I'm currently working on internationalizing a very large Perl/Mason web application, as a team of one (does that make this a death march??). The application is nearing 20 years old, and is written in a relatively old-school Perl style; it doesn't use Moose or another OO module. I'm currently planning on using Locale::Maketext::Gettext to do message lookups, and using GNU Gettext catalog files.
I've been trying to develop some tools to aid in string extraction from our bigass codebase. Currently, all I have is a relatively simple Perl script to parse through source looking for string literals, prompt the user with some context and whether or not the string should be marked for translation, and mark it if so.
There's way too much noise in terms of strings I need to mark versus strings I can ignore. A lot of strings in the source aren't user-facing, such as hash keys, or type comparisons like
if (ref($db_obj) eq 'A::Type::Of::Db::Module')
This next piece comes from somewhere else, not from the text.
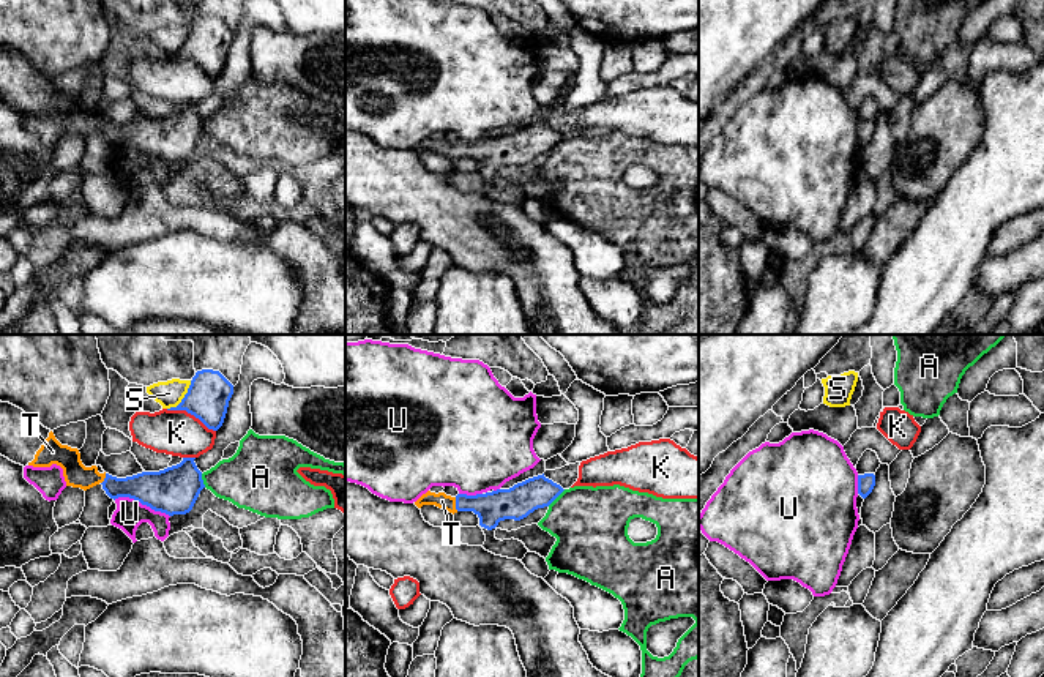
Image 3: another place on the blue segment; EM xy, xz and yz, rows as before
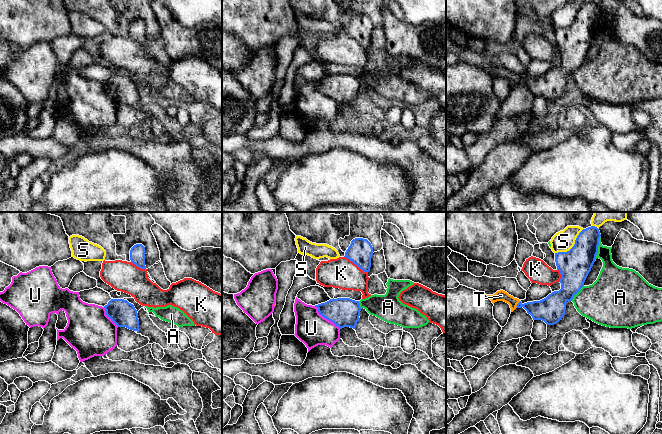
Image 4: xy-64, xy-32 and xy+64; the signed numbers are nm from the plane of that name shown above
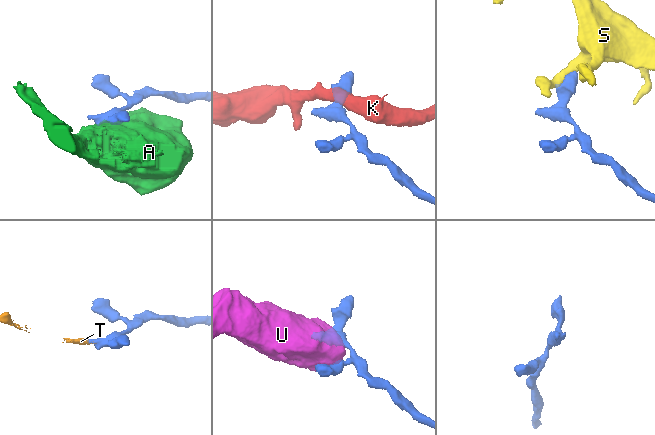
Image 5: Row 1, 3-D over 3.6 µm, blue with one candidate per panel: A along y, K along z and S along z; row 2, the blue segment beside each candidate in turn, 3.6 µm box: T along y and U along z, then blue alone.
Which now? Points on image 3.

I do apply some heuristics to each proposed string to see whether I can ignore it off the bat (ex. I ignore strings that are used for hash lookups, since 99% of the time in our codebase these aren't user facing). However, despite all that, around 90% of the strings my program shows me are ones I don't care about.
Is there a better way I could help automate my task of string extraction (i.e. something more intelligent than grabbing every string literal from the source)? Are there any commercial programs that do this that could handle both Perl and Mason source?
ALSO, I had a (rather silly) idea for a superior tool, whose workflow I put below. Would it be worth the effort implementing something like this (which would probably take care of 80% of the work very quickly), or should I just submit to an arduous, annoying, manual string extraction process?
- Start by extracting EVERY string literal from the source, and putting it into a Gettext PO file.
- Then, write a Mason plugin to parse the HTML for each page being served by the application, with the goal of noting strings that the user is seeing.
- Use the hell out of the application and try to cover all use cases, building up a store of user facing strings.
- Given this store of strings the user saw, do fuzzy matches against strings in the catalog file, and keep track of catalog entries that have a match from the UI.
- At the end, anything in the catalog file that didn't get matched would likely not be user facing, so delete those from the catalog.